(What this exercise asks):
(a) In the prize announcement, swap "scholarship" for "grant" and write out the passage from "Congratulations are in" to "the Senior Project Founders’ Prize.".
(b) According to the prize announcement, what does the Senior Project Founders' Prize consist of?
(c) Take the prize announcement further, continuing from its last sentence.

(Extract provided):

Congratulations are in order for this year’s Senior Project Founders’ Prize. The prize is a $10,000 scholarship towards tuition at a four-year university – and this year’s winners, along with a project abstract, are listed below.Learn more about the Senior Project Founders’ Prize.
#1 Choice Best Original Research
Title of Project: Assessing Light-Induced Fading of Colored Art Objects via Novel Digital Visualization Techniques
Project Abstract: Colored art objects represent invaluable remnants of cultural heritage and history that are vulnerable to irrevocable damage caused by light-induced fading if not exhibited carefully. Accelerated light-fading information can be obtained from microfading tests, but such numerical data is often inaccessible and difficult to communicate in an interpretable manner. This work demonstrates a successful method for digitally simulating the fading of art objects and explores relevant insights that can be extracted. Novel ColorMap images were constructed to identify light-sensitive areas and convey shifts in the hue, value, and chroma of different colors in an artwork, allowing conservators to target critical color regions as well as implement restorative measures. Moreover, we proposed an new approach to accurately predict the fading process of untested art objects using known microfading data, thus expanding microfading applications to advise appropriate exhibition policies even in the absence of testing devices. Developing interpretable visualizations of the complex color changes that occur during fading better communicates the precise nature and severity of fading risks as well as the unique fading trajectories of different pigments. The fading simulations produced in this study may enable conservators to engage in more informed discussions and implement effective strategies for monitoring and preserving artworks.

(Extracted records):
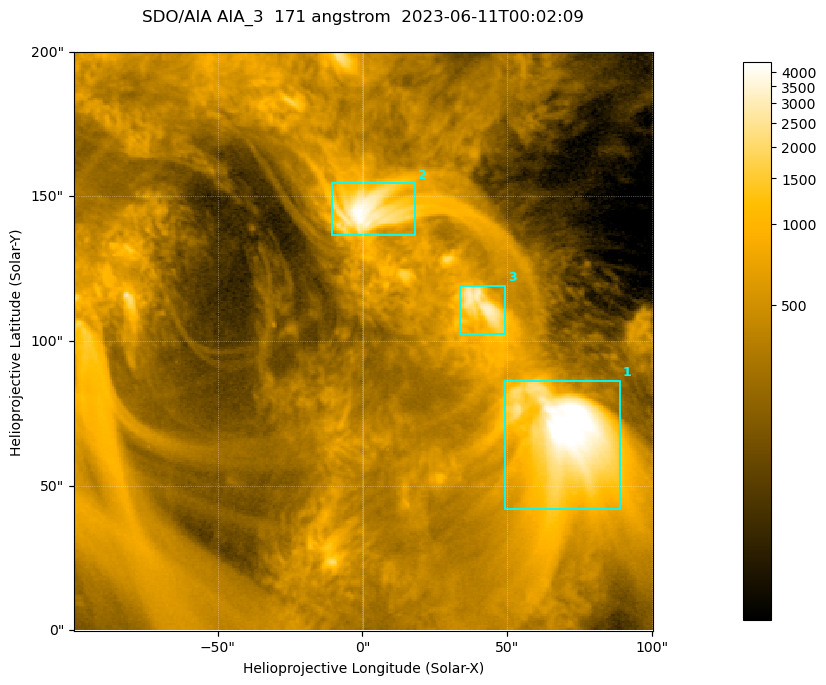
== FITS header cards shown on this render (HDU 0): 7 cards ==
TELESCOP= 'SDO/AIA '           / For AIA: SDO/AIA
INSTRUME= 'AIA_3   '           / For AIA: AIA_ATA1, AIA_ATA2, AIA_ATA3 or AIA_AT
WAVELNTH=                  171 / [angstrom] Wavelength
WAVEUNIT= 'angstrom'           / Wavelength unit: angstrom
DATE-OBS= '2023-06-11T00:02:09.351' / [ISO] Date when observation started; ISO 8
CTYPE1  = 'HPLN-TAN'           / CTYPE1; Typically HPLN
CTYPE2  = 'HPLT-TAN'           / CTYPE2; Typically HPLT

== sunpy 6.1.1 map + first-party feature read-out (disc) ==
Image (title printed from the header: SDO/AIA AIA_3  171 angstrom  2023-06-11T00:02:09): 334 x 334 px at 0.599 arcsec/px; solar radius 945 arcsec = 1577 px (partial field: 1.4% of the solar disc is inside the frame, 100% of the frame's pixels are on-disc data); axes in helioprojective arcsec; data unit not stated in the header (colour bar unlabelled)
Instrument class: DISC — disc imager (sunpy class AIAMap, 171 A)
Bright regions (active regions / flare kernels): reference = the on-disc median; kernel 3 px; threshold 5 sigma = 1097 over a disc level ~355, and >= 1.15x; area >= 111 px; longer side >= 4 px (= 2.4 arcsec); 3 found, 3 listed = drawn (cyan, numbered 1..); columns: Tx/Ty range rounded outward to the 2 arcsec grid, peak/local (2 s.f.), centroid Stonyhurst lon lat
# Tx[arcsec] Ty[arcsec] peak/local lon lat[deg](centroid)
1 48..90 42..86 15 +4 +4
2 -12..18 136..156 12 +0 +9
3 34..50 102..120 9 +3 +7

(Written answers):
(a)
Congratulations are in order for this year’s Senior Project Founders’ Prize. The prize is a $10,000 grant towards tuition at a four-year university – and this year’s winners, along with a project abstract, are listed below.Learn more about the Senior Project Founders’ Prize.

(b) A $10,000 scholarship towards tuition at a four-year university.

(c)
Ella W graduated from BASIS Chandler and will be attending Massachusetts Institute of Technology (MIT) in the fall.
#1 Choice Greatest Influencer
Title of Project: Exploring the Viability of Water Desalination via Capacitive Deionization
Project Abstract: “Water, water, everywhere, And all the boards did shrink; Water, water, everywhere, Nor any drop to drink.” – Samuel Taylor Coleridge, The Rime of the Ancient Mariner. Only 3% of the water on Earth is freshwater. Despite this daunting statistic, freshwater is used in many manufacturing processes, but more importantly, water is needed for life to prosper. As more and more fresh water is being consumed, current methods to harvest seawater by desalination are being explored. Currently, the main method to desalinate water is through reverse osmosis or distillation; however, these methods are both financially and energy costly. So, new efficient, economical, and energy-sound methods are being explored. Throughout my senior project, I will be working with Arizona Project WET to educate youth around Arizona about water in the Earth’s System and Arizona’s water resources by guiding hands-on learning activities. I will also be researching a novel method of desalination that takes advantage of ion electrosorption at the surface of a pair of electrically charged electrodes, called capacitive desalination. By studying the method and its parameters, I am working to construct my own model. The long-term goal is to build a desalination device that is energy efficient, while simultaneously economically viable, so that people, regardless of their geographical location and income level, can have access to clean water.
Lyndon graduated from BASIS Goodyear and will be attending Cal Poly State University in the fall.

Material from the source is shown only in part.